**Work task 1**. Who wrote each post in the forum thread below, and on what date?

**Passage to read**.
▬▬▬▬▬▬▬▬▬▬

# ps2 cheat code injection



## princerouge (Nov 4, 2010)

Ok, i would like to know how i could inject a action replay or gameshark cheat code into a game itself. I have a modbo 4 and no cheat device seems to work with that crap. 

Thank you for any useful advice.


----------



## JonthanD (Nov 4, 2010)

Use PPF engine to patch the ISO and download some trainers.

http://www.consolecopyworld.com/ps2/ps2_pa...s.shtml#Patches & Trainers

I think thats probably the best place to find trainers for PS2, I sort of wish they had more trainers made for the PS2 but I guess it was pretty hard to do.


----------



## princerouge (Nov 5, 2010)

pretty outdated i say. I use to go there to get my patches for psx and all. not much ps2 trainer thought but still. For an older game, it's perfect.

Thanks


----------



## JonthanD (Nov 6, 2010)

princerouge said:
			
		

> pretty outdated i say. I use to go there to get my patches for psx and all. not much ps2 trainer thought but still. For an older game, it's perfect.
> 
> Thanks



Yeah I wish I knew of more places to find PS2 trainers 
	

	
	
		
		

		
			





I have heard of ways to use CodeBreaker on back ups but its so convoluted that its just easier to find a back up of the new Swap Magic and boot that to use with its codes. 

I wish all codes where as easy to do as the Wii with that Accio hacks thing, thats the easiest way I have ever seen for codes hmmm I take that back I like the way it works on the DS with the GBAtemp cheat DB file for the DS, just download one file and have at your fingertips almost every code for every DS game thats been coded for! 

I guess props to the GBAtemp DS code team and the Accio hacks team for making my games just that much more fun! Thank you all for your hard work! 


One last link for PS2 stuff, I used to use this page all the time for things I needed.

http://sksapps.com/index.php?page=mis.html


----------



## princerouge (Nov 8, 2010)

thank you. I wish it would be possible to make trainer/patch for ps2 game like the pc. I wonder if there is any tools/debugers for ps2 games. Or converting gameshark or action replay in a way of physical adresse 

anyway. I will look into that.


----------

▬▬▬▬▬▬▬▬▬▬

**Entries supplied**.
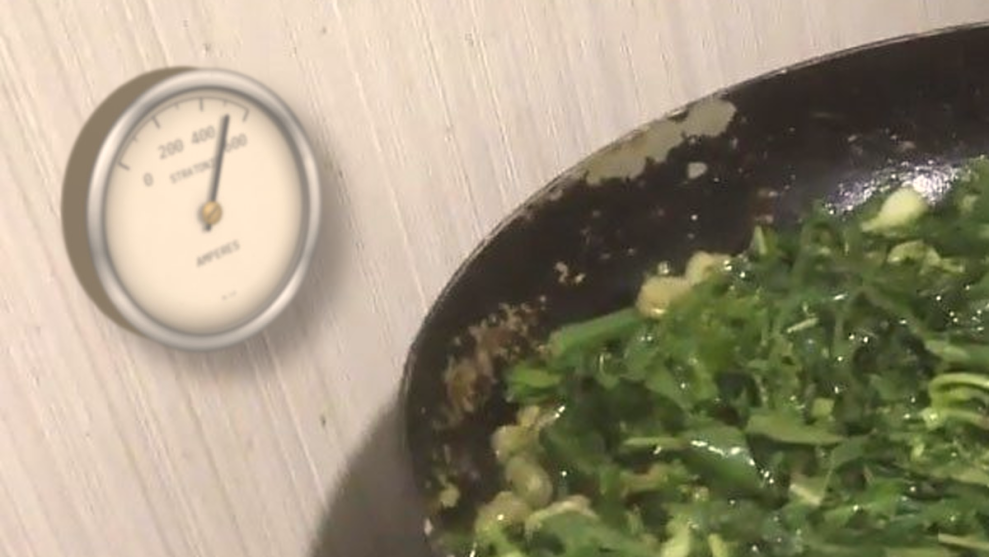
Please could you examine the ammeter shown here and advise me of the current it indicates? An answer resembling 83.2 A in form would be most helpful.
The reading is 500 A
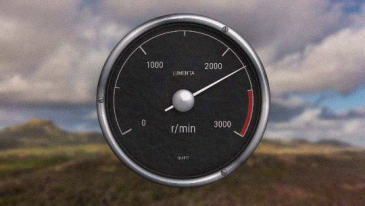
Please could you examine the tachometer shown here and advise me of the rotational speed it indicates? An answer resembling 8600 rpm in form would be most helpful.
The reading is 2250 rpm
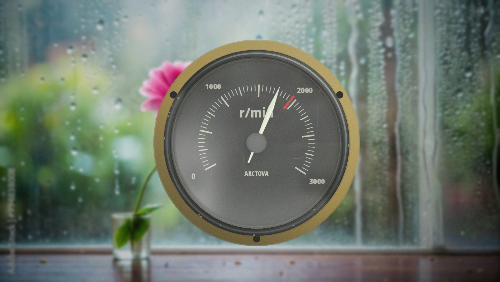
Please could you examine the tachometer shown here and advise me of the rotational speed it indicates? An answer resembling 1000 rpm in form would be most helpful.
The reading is 1750 rpm
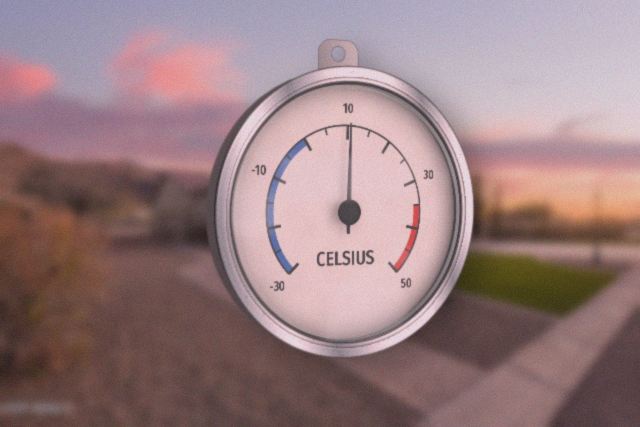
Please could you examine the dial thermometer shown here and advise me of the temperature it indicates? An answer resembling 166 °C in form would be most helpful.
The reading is 10 °C
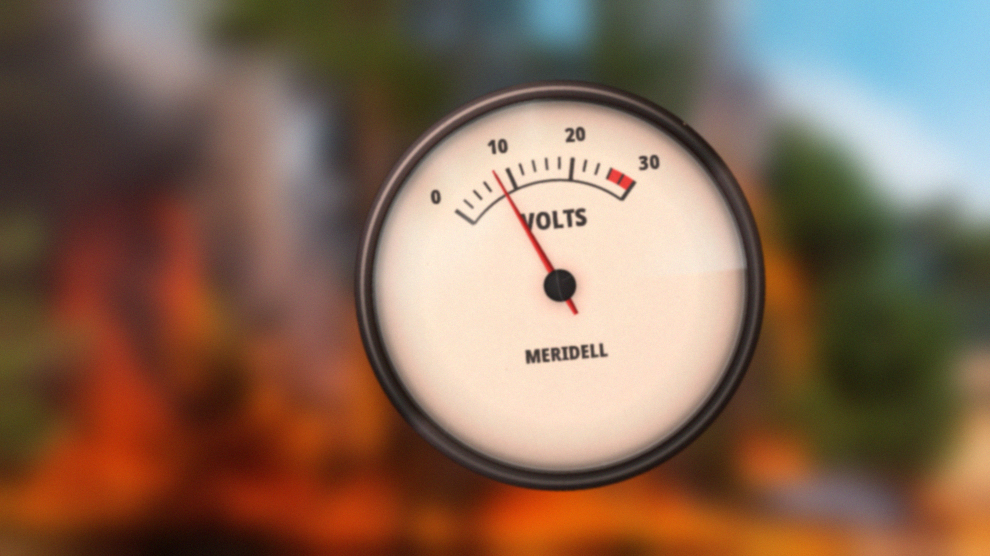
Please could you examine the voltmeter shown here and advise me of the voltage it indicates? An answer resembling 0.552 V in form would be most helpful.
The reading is 8 V
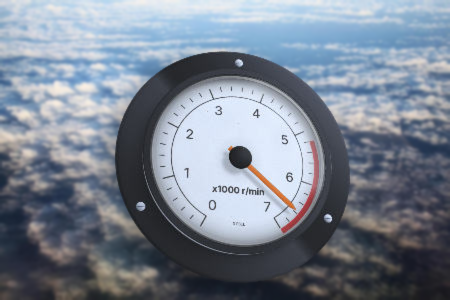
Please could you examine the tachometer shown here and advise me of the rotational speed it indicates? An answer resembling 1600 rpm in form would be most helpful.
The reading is 6600 rpm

▬▬▬▬▬▬▬▬▬▬

**Work task 2**. Which lines of the entries above contain the word "helpful"? Extract each such line in full, treating the match as case-sensitive.

**Task answer 1**.
1. princerouge, Nov 4, 2010
2. JonthanD, Nov 4, 2010
3. princerouge, Nov 5, 2010
4. JonthanD, Nov 6, 2010
5. princerouge, Nov 8, 2010

**Task answer 2**.
Please could you examine the ammeter shown here and advise me of the current it indicates? An answer resembling 83.2 A in form would be most helpful.
Please could you examine the tachometer shown here and advise me of the rotational speed it indicates? An answer resembling 8600 rpm in form would be most helpful.
Please could you examine the tachometer shown here and advise me of the rotational speed it indicates? An answer resembling 1000 rpm in form would be most helpful.
Please could you examine the dial thermometer shown here and advise me of the temperature it indicates? An answer resembling 166 °C in form would be most helpful.
Please could you examine the voltmeter shown here and advise me of the voltage it indicates? An answer resembling 0.552 V in form would be most helpful.
Please could you examine the tachometer shown here and advise me of the rotational speed it indicates? An answer resembling 1600 rpm in form would be most helpful.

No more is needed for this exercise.